Mack Shelley, Iowa State professor and chair of the political science department, said after the lecture right-wing groups think of universities in the United States as bastions of the left.

“There’s nothing new about that mindset this goes way back; [Reichman] was talking about the McCarthy era […] basically you had people summarily because they were expressing views that various right-wing groups thought were not sufficiently supportive of American ideology,” Shelly said.

A 2019 Pew poll found 79 percent of Republicans say “professors bringing their political and social views into the classroom is a major reason why the higher education system is headed in the wrong direction.”

Reichman said the stance university administrations “must” take when a faculty member is “attacked” is to begin with principles.

“The faculty member has a right to extramural expression — all faculty expression is individual and does not represent the institution — and faculty members are entitled to academic freedom and that academic freedom is entitled to the protection of the university,” Reichman said.

The proportion of tenured faculty in the United States has steadily declined over the past several decades.

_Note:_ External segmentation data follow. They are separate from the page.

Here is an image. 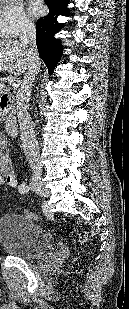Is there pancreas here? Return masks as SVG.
I'll return each mask as SVG.
<instances>
[{
  "instance_id": "pancreas-1",
  "label": "pancreas",
  "mask_w": 129,
  "mask_h": 309,
  "mask_svg": "<svg viewBox=\"0 0 129 309\" xmlns=\"http://www.w3.org/2000/svg\"><path fill=\"white\" fill-rule=\"evenodd\" d=\"M6 90V87L4 84H0V93L5 91Z\"/></svg>"
}]
</instances>
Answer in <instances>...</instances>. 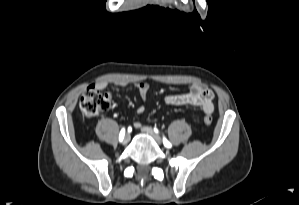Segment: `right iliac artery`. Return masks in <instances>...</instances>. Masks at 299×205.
<instances>
[{
	"mask_svg": "<svg viewBox=\"0 0 299 205\" xmlns=\"http://www.w3.org/2000/svg\"><path fill=\"white\" fill-rule=\"evenodd\" d=\"M124 136H125V129L123 128V129L120 131V134H119V141H120V142H122Z\"/></svg>",
	"mask_w": 299,
	"mask_h": 205,
	"instance_id": "82829eb1",
	"label": "right iliac artery"
}]
</instances>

Reichman said the erosion of the tenure system is the “greatest” immediate threat to academic freedom today.

“About 30 or 40 years ago, about two-thirds of American faculty members in higher education — community colleges on up to research institutions — were either tenured or in the tenure system; today that number is only 25 percent.”

Shelley said public universities like Iowa State have an “ever-shrinking” resource base of funding from the state, with the amount of funding as a proportion of the university budget dropping significantly in recent decades.

“You have to have flexibility to work with expensive moving parts of the institution — which includes faculty […] you need to hire the best and the brightest, but also you have to be sure you can do that within a budget,” Shelley said. “That’s not to legitimate having lots of non-tenured faculty, but that’s the thought process.”